# [Aim of the exercise]
Please report, as a single number with no other text, how many lines of the listing contain "board".

# [Extracted data]

- - - - -

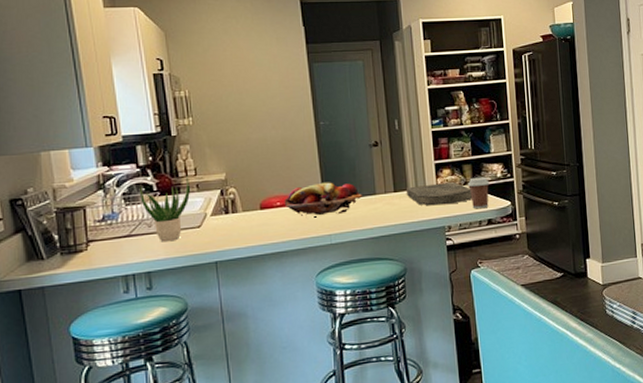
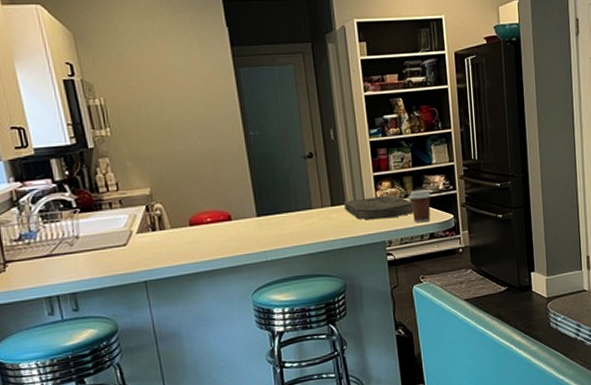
potted plant: present [140,175,190,242] -> none [58,190,113,262]
fruit basket: present [284,182,362,216] -> none [214,196,298,232]

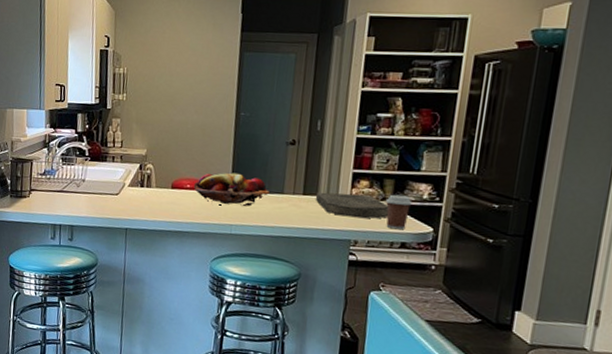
fruit basket: none [214,196,298,232] -> present [193,172,269,206]

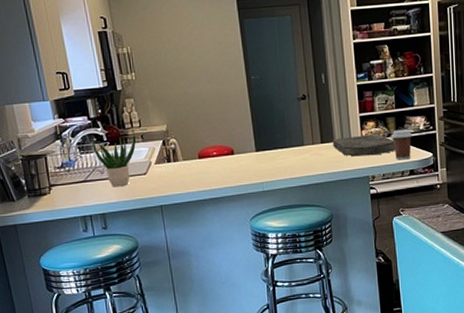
potted plant: none [74,146,116,203] -> present [92,126,136,187]
fruit basket: present [193,172,269,206] -> none [219,133,291,165]

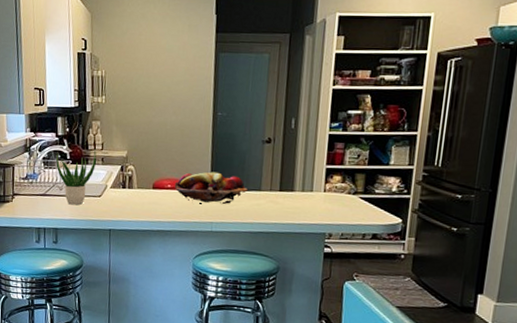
fruit basket: none [219,133,291,165] -> present [174,171,247,204]
cutting board: present [332,134,395,157] -> none [291,188,361,212]
coffee cup: present [390,129,412,160] -> none [357,188,382,222]

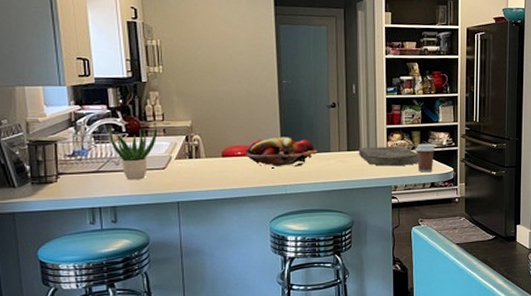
cutting board: none [291,188,361,212] -> present [358,146,418,166]
coffee cup: none [357,188,382,222] -> present [415,143,435,173]

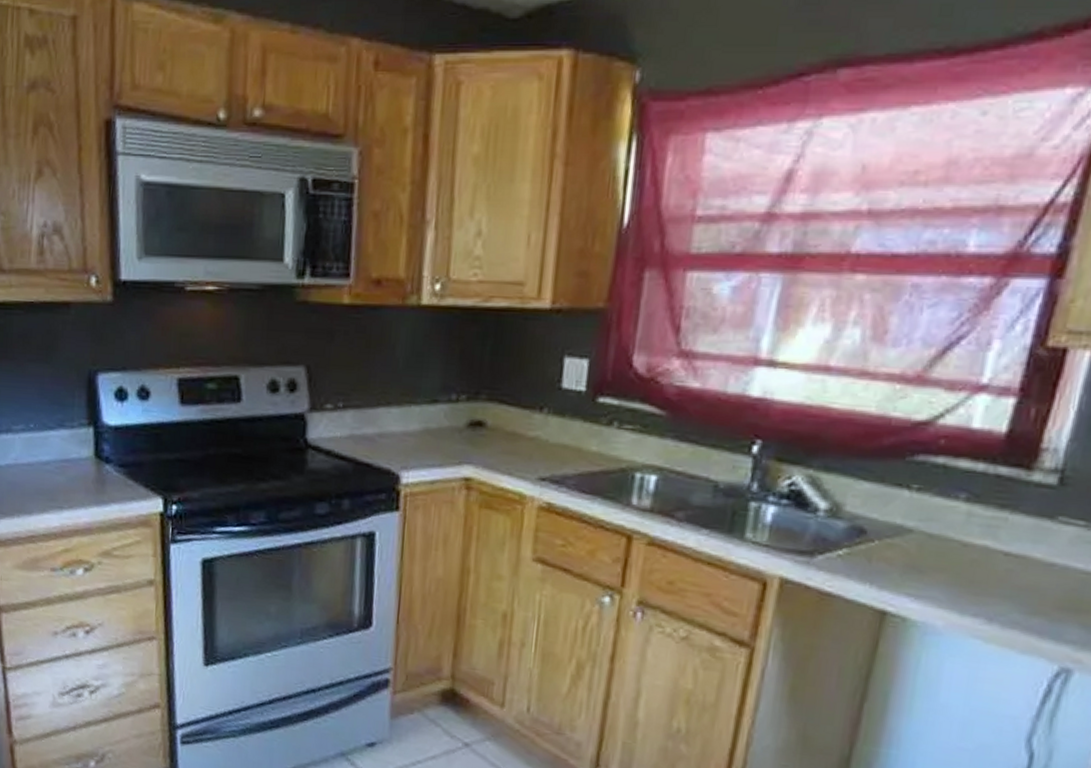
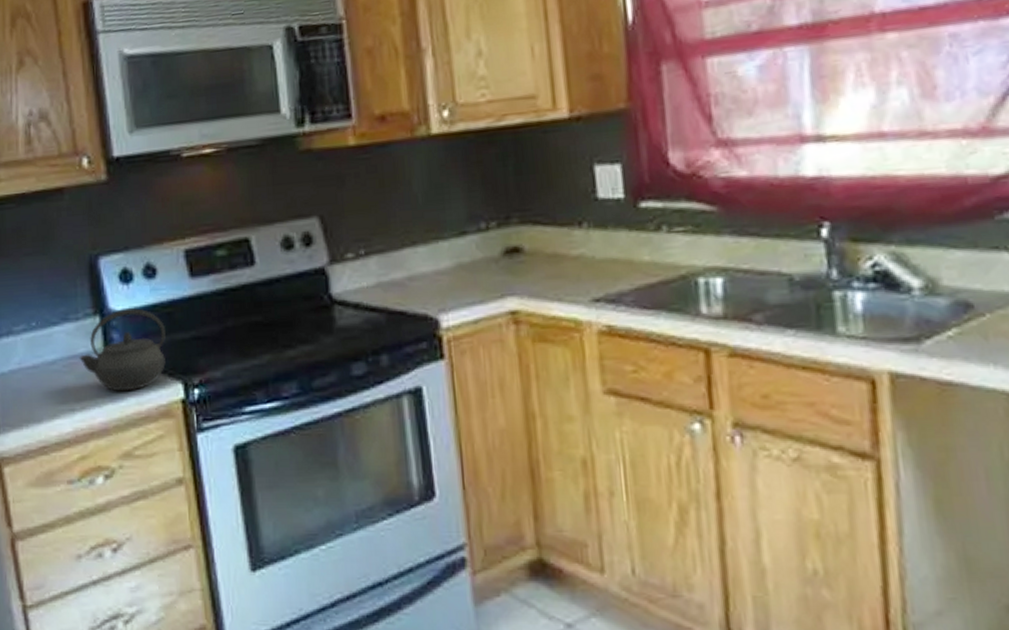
kettle: none [71,424,152,499] -> present [79,308,166,392]

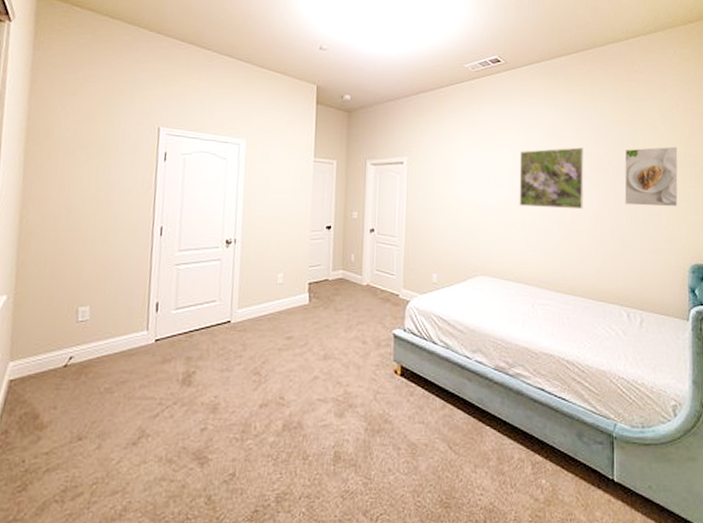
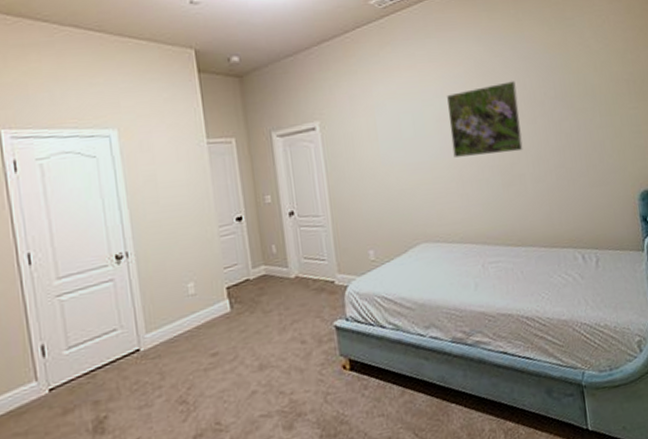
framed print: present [624,146,678,207] -> none [560,65,621,138]

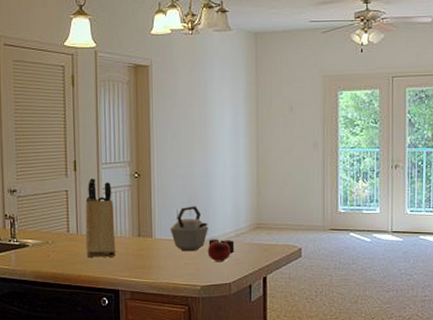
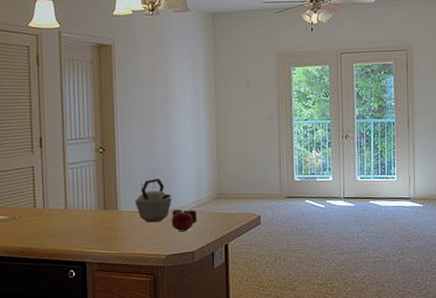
knife block: present [85,177,116,259] -> none [51,153,82,232]

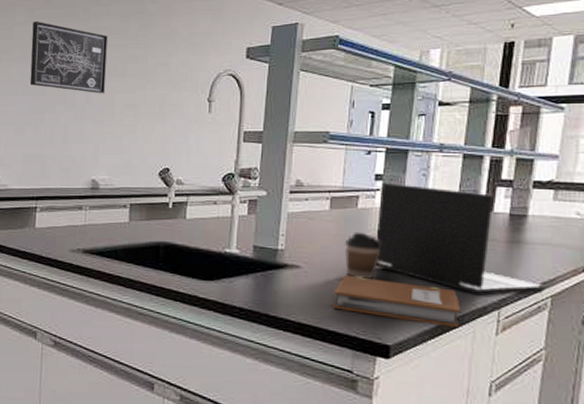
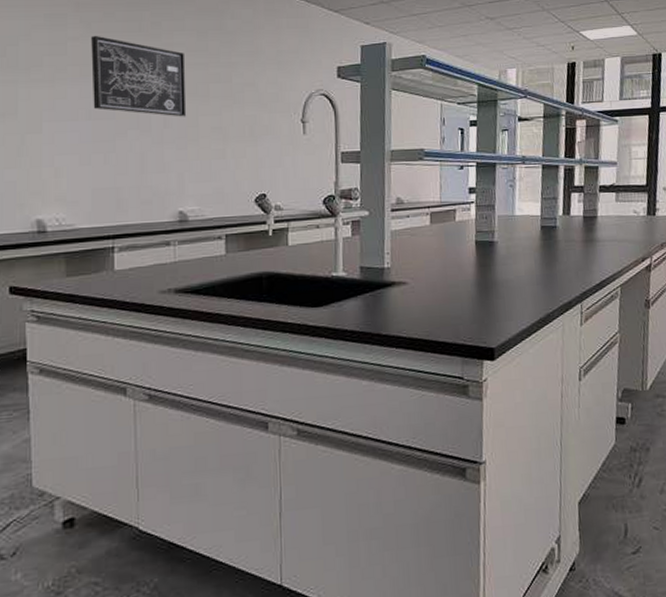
notebook: present [333,275,461,329] -> none [439,286,551,324]
coffee cup: present [344,231,382,279] -> none [446,243,480,288]
laptop: present [376,183,543,296] -> none [474,195,614,292]

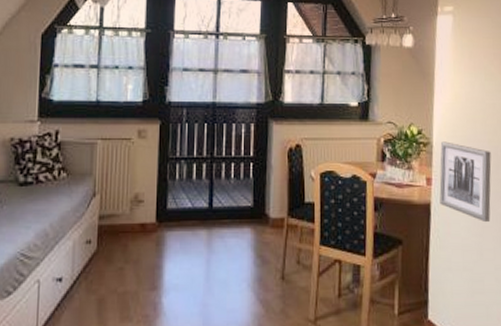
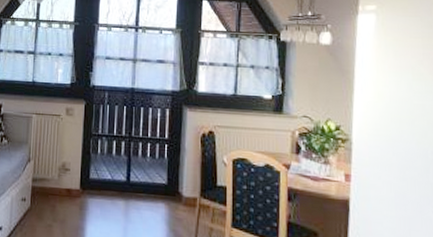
wall art: present [439,141,492,223] -> none [359,139,420,226]

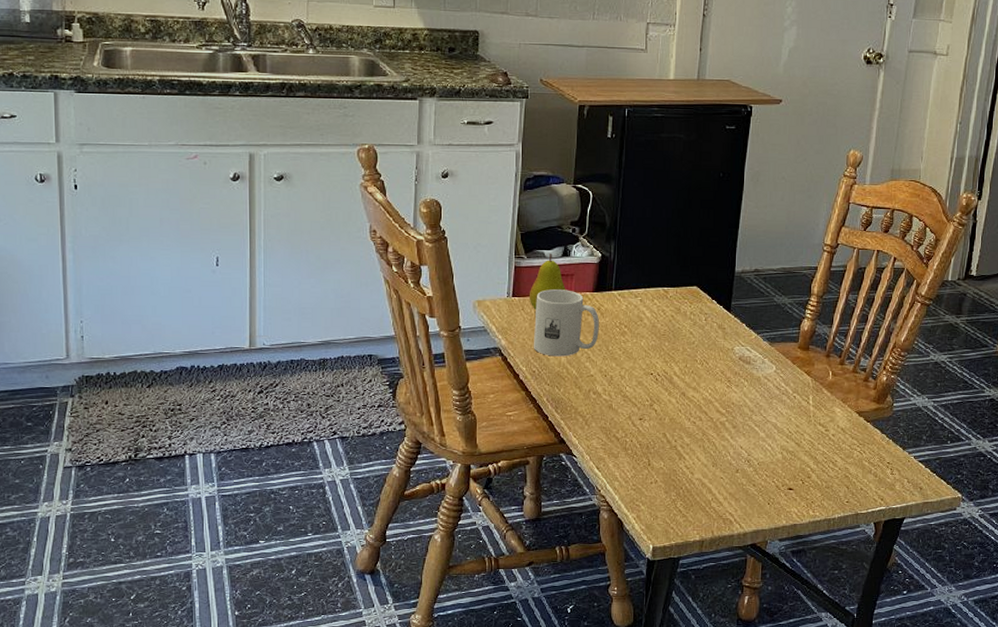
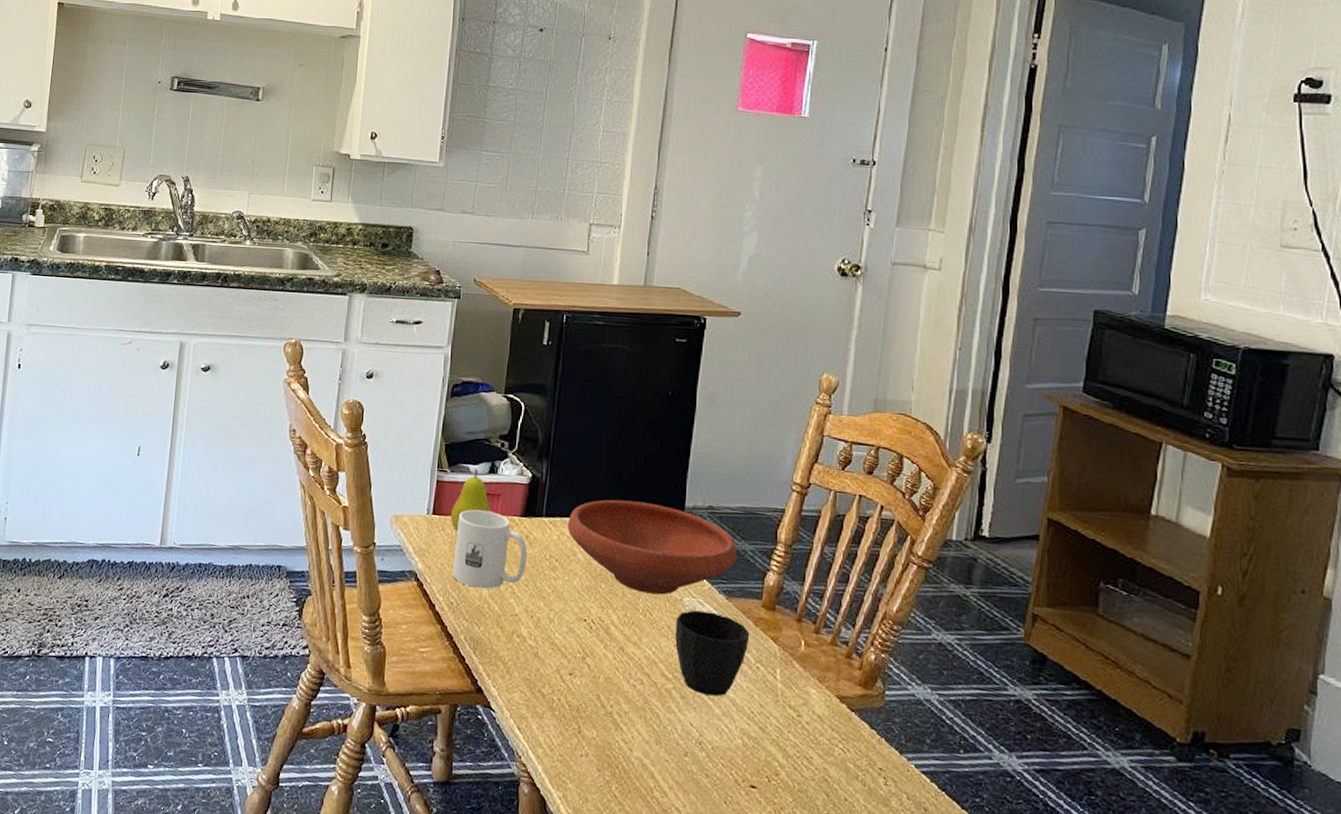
bowl: none [634,270,778,347] -> present [567,499,737,595]
cup: none [728,356,789,423] -> present [675,610,750,697]

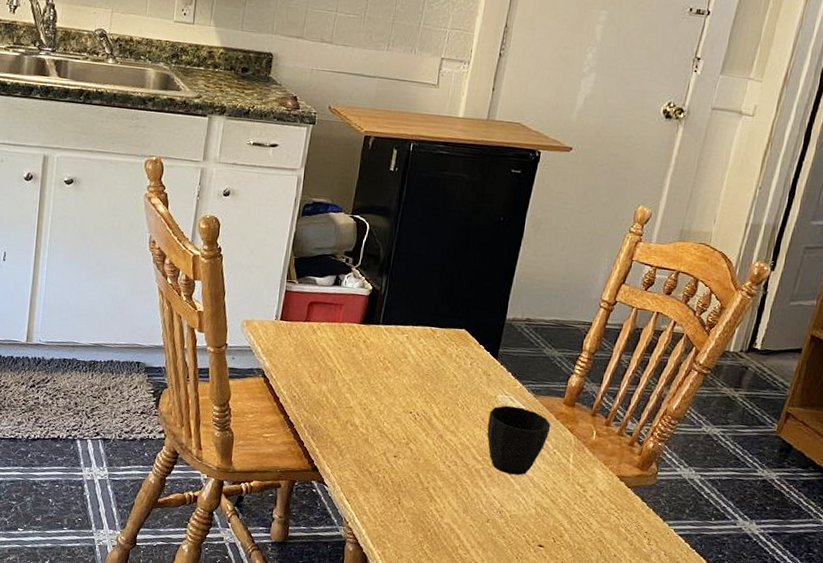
fruit: present [450,469,491,531] -> none [296,281,334,335]
mug: present [452,509,527,589] -> none [295,316,364,386]
bowl: present [567,499,737,595] -> none [401,311,547,393]

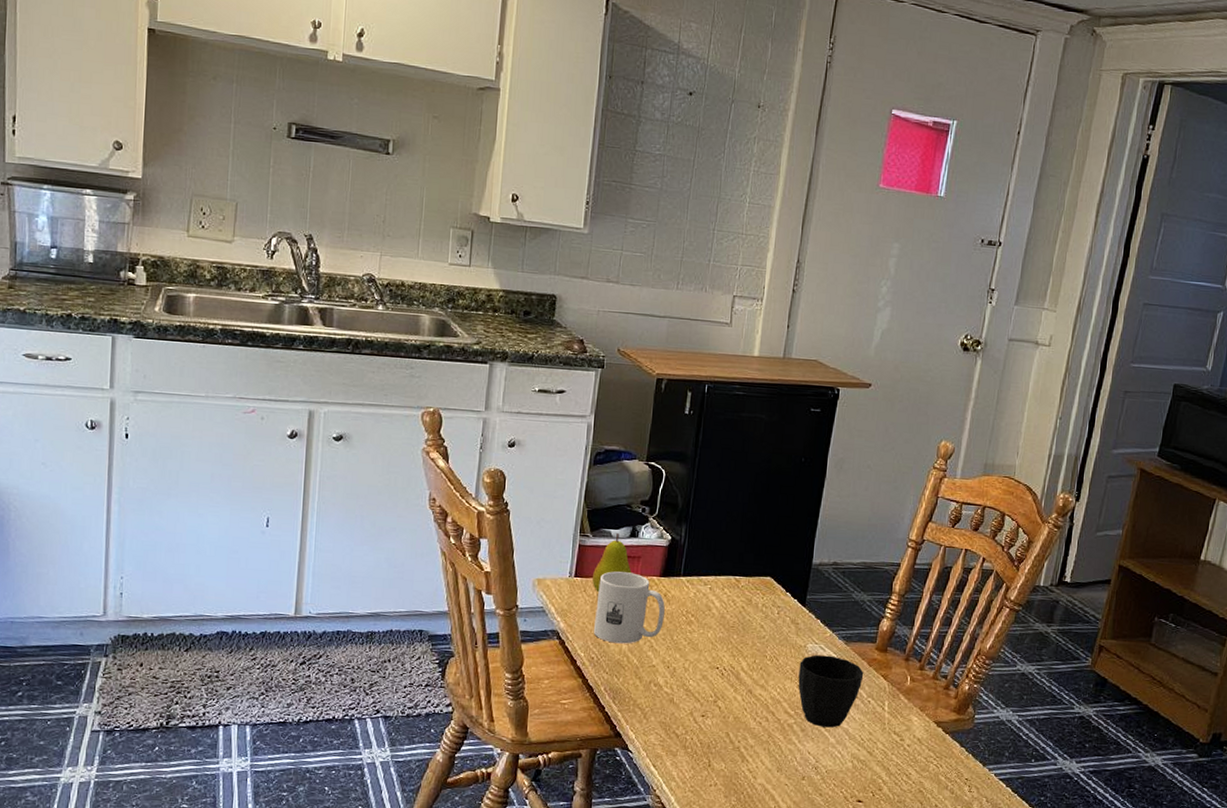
mug: none [295,316,364,386] -> present [593,571,665,644]
fruit: none [296,281,334,335] -> present [592,533,632,592]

- - - - -

# [Answer section]
2